Her amazement at the Rebbe’s memory did not keep Mrs. Cardin from asking the question that had been on her mind. In light of the perestroika introduced by Mikhael Gorbachov, there were forces in the American Congress pushing for the repeal of the Jackson-Vanik amendment instituted to protect human rights and largely Jewish rights in the Soviet Union. “Should the National Conference for Soviet Jewry support this move?” she asked.

“Must the decision be made immediately?” the Rebbe replied.

“No,” Mrs. Cardin conceded.

“Then wait,” the Rebbe responded. “Although there has just been an election, it is not clear in whose hands the power rests. Wait until the time a decision must be made, and then get the most information you can from both inside and outside the Soviet Union. May G‑d help you make the right decision.”

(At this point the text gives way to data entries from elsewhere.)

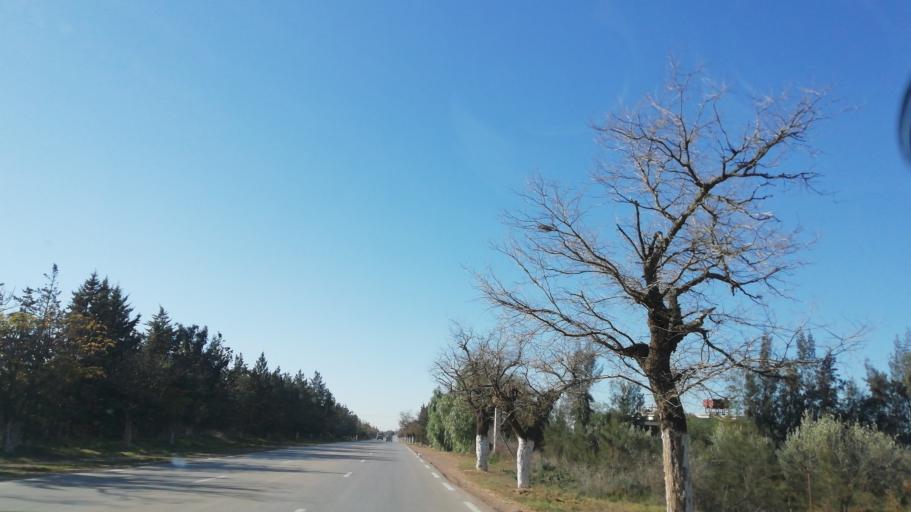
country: MA
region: Oriental
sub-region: Oujda-Angad
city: Oujda
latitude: 34.8141
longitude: -1.8097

At the time, the Rebbe’s words were difficult to fathom; Gorbachov was at the height of his power. But in the subsequent years, with the abortive Red Army Coup, the collapse of the Soviet Union, and Gorbachov’s loss of status, Mrs. Cardin was able to appreciate the visionary nature of the Rebbe’s words.


In the late 1960s, the Russian government began letting out a trickle of Jewish emigrants. Some of these found their way to the United States. Of those who settled in New York, several families chose to live in Crown Heights. Most of these Jews weren’t observant at all, let alone chassidic. They were drawn to the neighborhood because of the relatively cheap housing, and the lively relief agencies which the Lubavitch community had set up to help them.

One of those who settled in Crown Heights was a doctor in his 30s. He had been very successful in Russia, but had left for the States to maximize his opportunities. Unfortunately, his dreams had not been fulfilled. On the contrary, he was having difficulty receiving a license to practice in the States, and adjusting to the new environment presented challenge after challenge.

At one point, close to despair, he took a stroll along Eastern Parkway, his thoughts on suicide.

How would he do it? Should he step in front of a car as it was speeding down the parkway? Or should he walk to Prospect Park, where he was likely to be mugged?

As he wandered with these dark ideas in mind, a car pulled up to the curb in front of him. The passenger rolled down the window and looked at him with warm, penetrating eyes. Not a word was said, but something inside the doctor changed; he felt recharged, ready to take on life’s challenges again. And soon his fortunes also changed. He received his license, began to practice, and was able to build his life anew.

Without saying a word, the Rebbe had saved a life.